Development and Evaluation of a Task-Adaptive and Hierarchical Deep Learning Framework for Multitype Damage Detection in Reinforced Concrete Structures

With the rapid advancement of deep learning, automated inspection of reinforced concrete (RC) structures has become increasingly viable. However, existing models are typically task-specific, limiting their utility across diverse scenarios. This study proposes a unified hierarchical deep learning framework that integrates lightweight classification, near real-time object detection, and pixel-level segmentation to support comprehensive multidamage detection in RC structures. The proposed MobileNet-MHA model, augmented with multihead attention, offers an efficient balance between speed and accuracy for initial screening.

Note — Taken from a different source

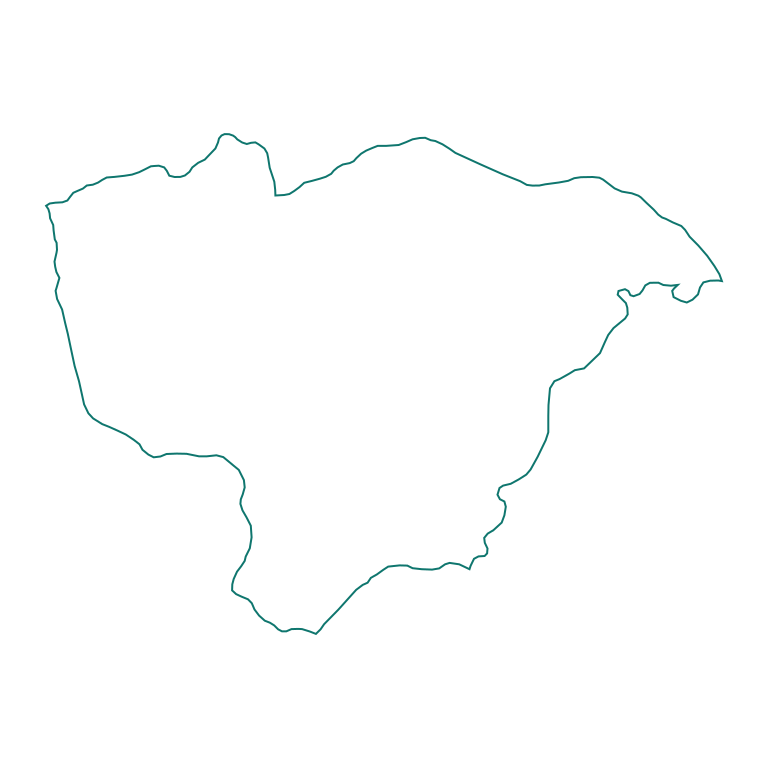 the district of Ogoouè et Lacs, Moyen-Ogooué, Gabon
{"feature_id": "22940354B45576072672451", "entity_name": "Ogoouè et Lacs", "entity_type": "district", "adm_level": 2, "iso_a3": "GAB", "parent_name": "Gabon", "parent_adm1": "Moyen-Ogooué", "projection": "mercator", "projection_center": [10.178, -0.763], "detail": "fine", "context": "isolated", "style": "outline", "palette": "teal", "viewbox_px": 768, "rotation_deg": 0, "n_neighbors": 0, "source": "geoboundaries", "source_scale": "gbopen_adm2", "svg_char_len": 3545}
<svg xmlns="http://www.w3.org/2000/svg" viewBox="0 0 768 768"><path d="M154.2,166.0L150.9,166.3L144.6,169.5L139.1,172.2L132.0,174.6L124.4,175.8L114.5,176.9L106.7,177.5L102.2,179.9L98.0,182.6L92.8,184.7L86.8,185.5L82.9,188.6L77.3,191.0L73.3,192.8L69.9,197.1L67.4,200.5L62.4,202.3L55.3,202.7L49.7,203.5L46.1,205.8L48.4,209.2L49.6,213.4L50.1,218.3L53.2,225.0L53.6,230.4L54.8,239.4L56.6,242.8L57.0,249.8L56.5,252.8L54.5,261.6L55.2,266.8L56.4,272.0L59.4,277.9L56.4,288.3L55.6,290.8L57.1,299.0L62.1,309.5L65.2,323.2L67.8,333.8L70.7,347.6L74.6,365.9L79.0,381.2L81.7,393.4L84.1,404.4L88.4,413.3L93.1,418.4L102.2,424.1L109.0,426.8L117.5,430.6L125.8,434.5L134.0,440.0L139.5,444.3L142.5,449.8L148.4,454.6L153.7,457.3L160.4,456.5L166.5,454.0L176.5,453.6L186.5,453.8L198.9,456.3L207.0,456.3L216.4,455.3L223.3,457.1L233.3,465.4L238.8,469.9L243.9,480.1L244.7,487.4L242.7,494.5L240.8,499.4L240.4,503.9L242.5,510.4L246.5,517.3L250.8,525.7L251.6,537.3L249.8,548.3L245.7,556.6L244.7,560.9L241.2,566.2L237.0,571.7L233.7,579.0L232.3,584.3L232.1,590.4L236.1,594.1L240.8,596.3L242.4,597.0L248.0,599.3L251.8,603.2L254.5,609.5L259.1,615.6L264.8,620.7L269.9,622.7L274.2,625.4L278.1,629.3L281.9,631.3L286.4,631.3L291.5,629.1L298.4,628.9L302.1,629.1L309.8,631.5L315.9,633.9L320.6,629.3L324.1,624.2L338.3,609.7L356.2,589.8L362.7,584.9L367.6,582.7L370.9,577.8L376.8,574.5L383.3,569.8L388.2,566.6L399.6,565.4L407.3,565.6L412.6,568.2L421.7,569.2L432.1,569.6L439.2,568.4L445.1,564.3L449.6,562.9L459.2,564.3L469.5,569.2L470.6,565.8L474.0,558.8L478.5,556.4L484.6,556.0L487.1,553.4L487.5,548.5L484.8,542.8L484.2,537.9L487.7,533.6L493.4,530.2L501.7,522.6L504.4,515.3L505.8,506.7L504.4,501.5L499.9,499.2L497.5,494.7L499.5,488.0L503.1,485.6L510.7,483.8L518.6,479.5L526.3,474.6L530.6,469.5L537.7,456.7L545.7,440.2L548.3,432.3L548.3,416.0L548.5,405.0L550.0,388.3L554.4,381.2L559.5,379.1L569.5,373.5L574.8,370.2L584.1,368.4L600.0,353.1L602.9,346.6L604.7,342.5L608.2,335.0L613.5,328.1L619.4,323.2L625.1,318.5L627.7,314.4L627.3,307.7L625.9,303.1L622.3,299.5L617.7,294.7L618.5,291.0L625.0,289.2L628.4,291.1L630.4,295.2L633.6,296.2L639.6,294.0L642.5,290.4L645.3,285.4L649.9,282.8L658.4,282.7L663.3,285.0L671.0,285.7L677.8,284.9L674.0,288.5L672.2,290.9L673.6,297.1L680.9,300.8L686.8,302.5L692.5,299.7L698.0,294.4L700.0,287.5L703.4,282.4L710.1,280.7L718.3,280.5L721.9,281.1L719.4,274.2L714.4,266.0L707.2,255.8L698.3,245.5L689.6,236.7L685.1,229.9L681.3,226.0L672.8,222.4L665.7,218.8L662.1,217.5L658.2,214.6L653.8,209.7L646.2,202.6L640.9,197.4L638.4,195.7L631.8,193.3L621.9,191.6L614.6,188.4L603.1,179.6L599.4,177.7L592.7,177.0L580.9,177.2L574.2,178.2L568.2,180.8L558.9,182.5L545.3,184.3L539.4,185.5L532.5,185.6L526.8,184.9L520.2,181.2L502.8,174.3L480.3,164.3L455.4,152.9L449.6,148.8L442.5,144.3L435.3,141.0L430.7,140.2L425.2,137.8L419.8,138.0L412.6,139.3L406.2,142.1L398.7,145.0L385.7,145.9L377.6,145.9L372.3,148.0L366.2,150.6L361.1,153.7L356.4,158.1L353.7,161.2L349.7,163.1L342.8,164.5L337.6,167.4L333.7,170.7L331.2,173.8L325.8,176.8L319.9,178.7L311.9,180.9L304.2,182.8L299.5,187.1L294.2,191.0L289.4,194.0L284.2,195.0L275.4,195.5L275.2,189.9L274.3,181.7L271.3,172.6L269.7,167.8L268.1,157.6L267.2,153.2L264.4,148.5L258.6,144.3L255.4,142.4L251.1,142.8L246.8,144.0L242.2,142.5L237.3,139.4L235.2,137.1L233.1,135.6L229.1,134.2L224.6,134.1L221.5,135.5L219.0,138.5L218.0,142.5L215.4,148.5L208.4,155.8L204.8,159.6L198.2,162.8L192.3,167.4L189.5,171.8L184.9,175.5L180.4,176.9L174.6,177.0L169.3,175.7L166.8,170.8L164.2,167.4L158.8,165.7L154.2,166.0Z" fill="none" stroke="#0f766e" stroke-width="2"/></svg>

YOLOv11 and DeepLab v3+ are further employed for localized damage detection and precise boundary segmentation. Experimental results demonstrate robust performance across five damage types—cracks, spalling, rebar exposure, rebar corrosion, and crushing—even in complex structural scenes. Importantly, this work also conducts a detailed performance bias analysis, revealing that semantic similarity and data imbalance significantly affect recognition reliability, particularly for rebar-related defects. These findings underscore the potential of this task-adaptive framework for deployment in emergency assessments, maintenance planning, and long-term monitoring of RC infrastructures. © 2026 American Society of Civil Engineers.